Whiz: Em um universo paralelo, se você pudesse encontrar ela [Agatha Christie] e fazer só uma pergunta, qual pergunta seria?
Victor: Bom, aqui em Nova York eu já encontrei alguns autores que eu admiro muito. Quando eu comecei a ler autores americanos, eu li Raymond Chandler e acho que o segundo que li foi Harlan Coben. Eu acho que ele é o mais próximo a repetir a fórmula da Agatha Christie. Quando conheci ele pessoalmente eu fiquei tipo: O que eu vou perguntar? O que eu vou falar? Aí eu virei e falei “eu sou muito seu fã, mas você deve ouvir isso direto, né?” e falei que sou do Brasil. Então ele comentou sobre quando foi para a Bienal e conversamos sobre as percepções que ele tem do Brasil e dos fãs brasileiros, foi interessante. No fim, acho que eu perguntaria isso [para Agatha] “O que você acha do Brasil?”.
Whiz: Seu romance “Quando Ela Desaparecer” foi vendido para virar uma série de TV com cerca de 10 episódios. Tem mais informações sobre esse projeto que você pode compartilhar com a gente?

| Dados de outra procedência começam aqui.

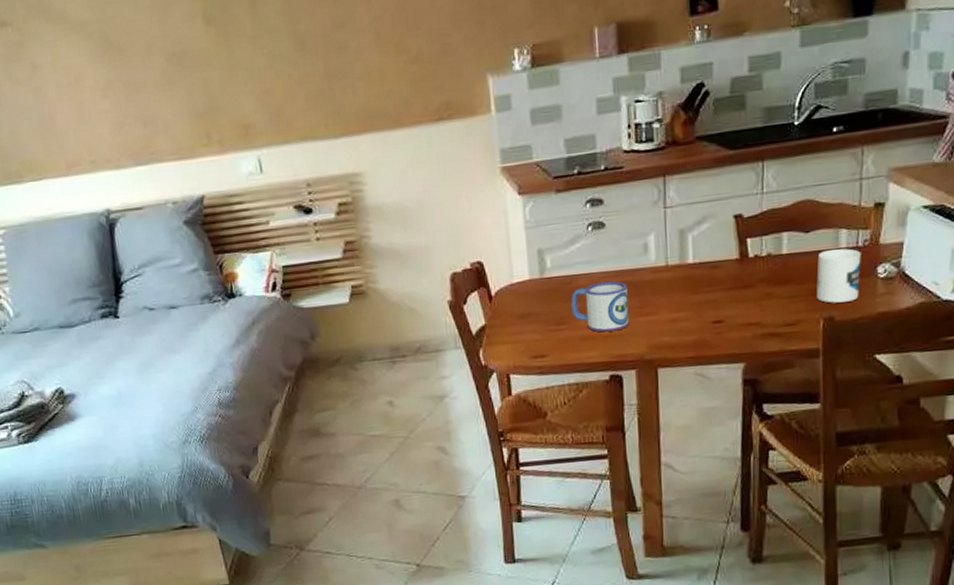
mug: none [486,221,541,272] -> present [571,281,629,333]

Victor: Então, não tenho. É muito complicado fazer um filme ou série sobre livros, porque, geralmente, alguma produtora lê, gosta e pede para comprar o direito autoral. O que acontece na venda é: a gente faz um contrato e eles oferecem um belo dinheiro para comprar o direito. Uma vez que eles têm esse direito, eles começam a pensar em argumentos, em como a história seria, para depois procurar o estúdio ou player, para vender. Quando eles [os players] compram o projeto e dão o dinheiro para produzir, aí sim a produtora começa a ir atrás de elenco, local e tudo mais. No fim, o que saiu na mídia foi a venda dos direitos autorais. A única notícia do projeto que a gente teve foi em dezembro do ano passado. Eu não sei nem se posso te contar isso. Então, digamos que recentemente teve uma movimentação. Mas, eu também já vendi os direitos de todos os outros livros, menos o Tortura Branca.

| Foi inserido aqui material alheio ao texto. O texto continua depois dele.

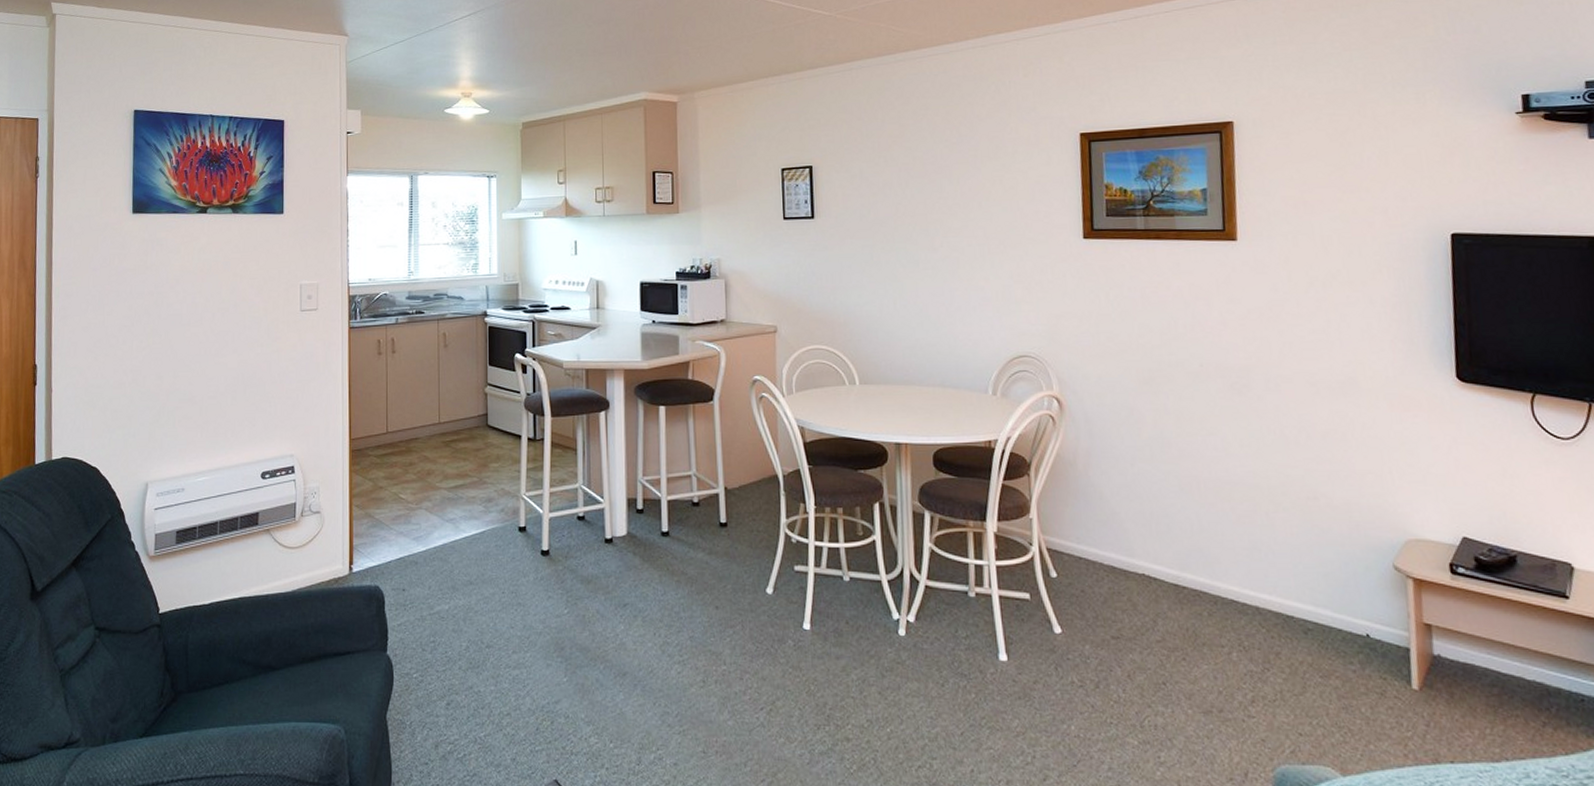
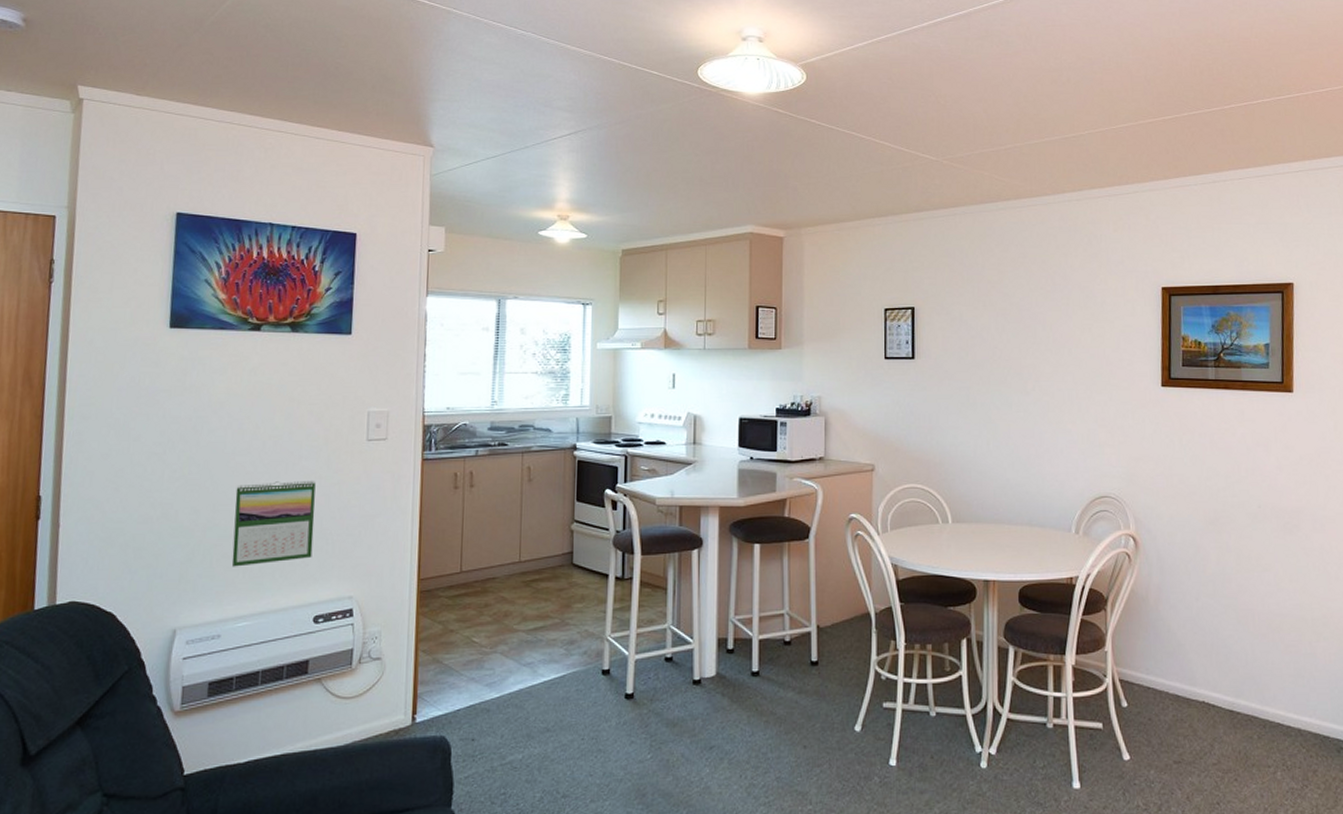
calendar: none [191,349,259,427] -> present [231,481,316,567]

Whiz: No texto de apresentação que está no seu site, você diz que escreveu algumas histórias antes mesmo de Colegas de Quarto, e que elas estão aposentadas na gaveta do seu quarto. Por curiosidade, você já pensou em reescrever alguma dessas histórias e tirar elas da aposentadoria?

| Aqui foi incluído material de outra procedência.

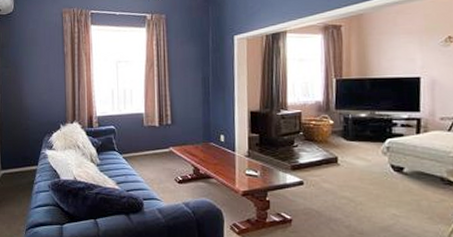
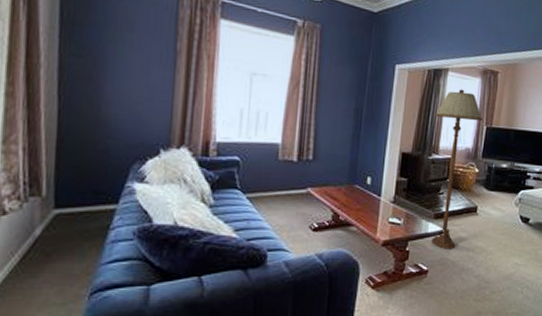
floor lamp: none [279,47,331,199] -> present [431,89,483,249]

Victor: Já me perguntaram isso, e toda vez eu tento ver se mudou alguma coisa, mas acho que não. A base delas é muito imatura. Eu sinto que atualmente estou indo muito mais para o lado sentimental, sobre descobertas de si mesmo, ainda dentro do romance policial. Mas esse é um dos motivos pelos quais eu tenho demorado tanto para lançar. Faz uns quatro anos que eu não lanço nada e eu não acho que o meu próximo sai esse ano também. É engraçado porque eu tenho dois livros prontos, um em português e outro em inglês, mas eles não vão sair agora em 2024 por conta de processos editoriais e mercadológicos.
Whiz: Para encerrar, esse ano terá a vigésima sétima (27º) edição da Bienal do Livro, aqui em SP, e queria saber se existe a possibilidade de você aparecer por lá?
Victor: Sim, eu estarei lá! Acho que dessa vez não vai ser com livro novo, mas eu vou estar por lá sim.